New York art patron and collector of French and American art Chester Dale (1883-1962), made his fortune as a banker who pioneered the sale of public utility securities. He began purchasing French paintings in the mid-1920s and retired from the investment security business in 1935 in order to focus full time on the acquisition of art.
Dale was encouraged to begin collecting art by his first wife, Maud Dale, who was an artist, a writer, and a former chairman of the Exhibition Committee of the Museum of French Art. With the benefit of his wife's knowledge, passion, and perception, Dale began to lay the foundation of his collection in 1926, and amassed circa seven hundred pictures within ten years. His collection is considered to be one of the most complete collections of nineteenth and twentieth century French art in the world, and includes some of the finest examples of works by Braque, Corot, Delacroix, Degas, Derain, Dufy, Leger, Matisse, and Renoir, as well as by artists representative of the French tradition in art including Modigliani, Picasso, Rivera, and Van Gogh.

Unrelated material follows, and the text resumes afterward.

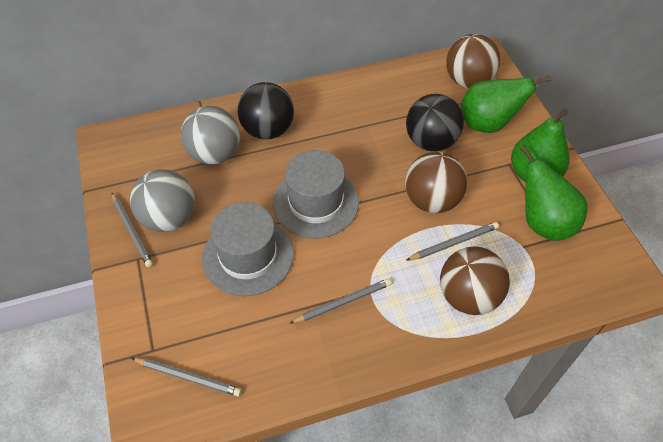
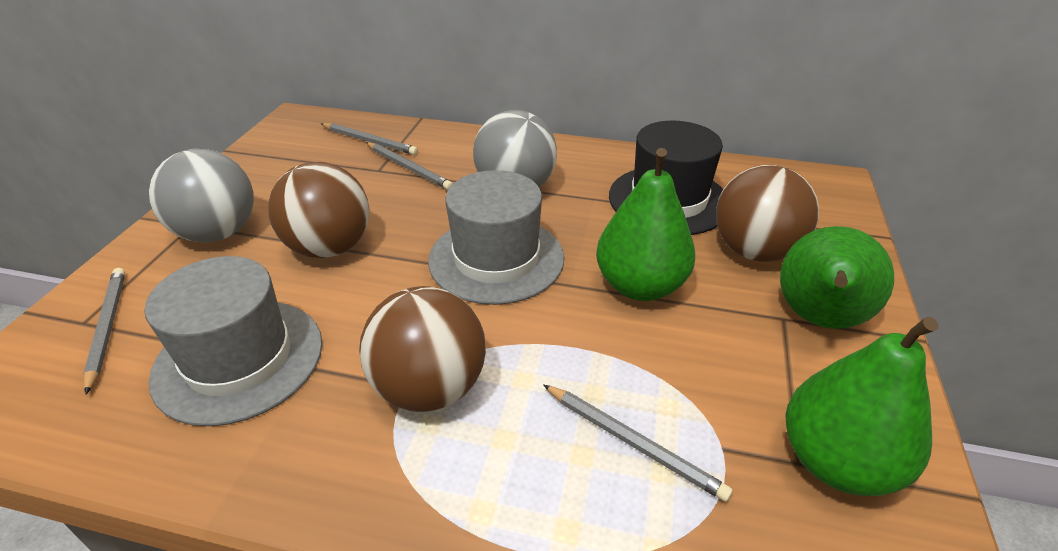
black ball: [237,82,294,140] [406,94,464,152] = 2 -> none = 0
black hat: none = 0 -> [609,121,723,235] = 1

Although primarily interested in French art, Dale also collected and encouraged American artists. He was a patron of George Bellows and Salvador Dali, and had his portrait painted by both artists. Dale presented the Metropolitan Museum of Art and the National Gallery of Art with their first Dali paintings, the latter being The Sacrament of the Last Supper. Dale also purchased works by Mary Cassatt, representative works by "the Eight," and examples of eighteenth century American portraitists John Smibert, Gilbert Stuart and Thomas Sully. In the early 1940s he visited Diego Rivera and Frida Kahlo in Mexico, and Rivera subsequently completed a portrait of Dale in 1945.
Dale served as a trustee to the Metropolitan Museum of Art, the Chicago Art Institute, and the Philadelphia Museum of Art. He made the first of a series of gifts to the National Gallery of Art when it opened in 1941. In 1955 he was elected president of the museum, by which time his collection occupied ten of its galleries. Dale bequeathed the bulk of his remaining collection to the National Gallery in his will. This final gift included eighty of his favorite pictures, which had been located in his Manhattan apartment at the Plaza Hotel up until his death.
A year after the death of Maud Dale in 1953, Dale married Mary Towar Bullard, whom he had employed as his secretary for twenty-five years. Mary Dale oversaw the disbursement of her husband's estate, following Dale's death from a heart attack in 1962.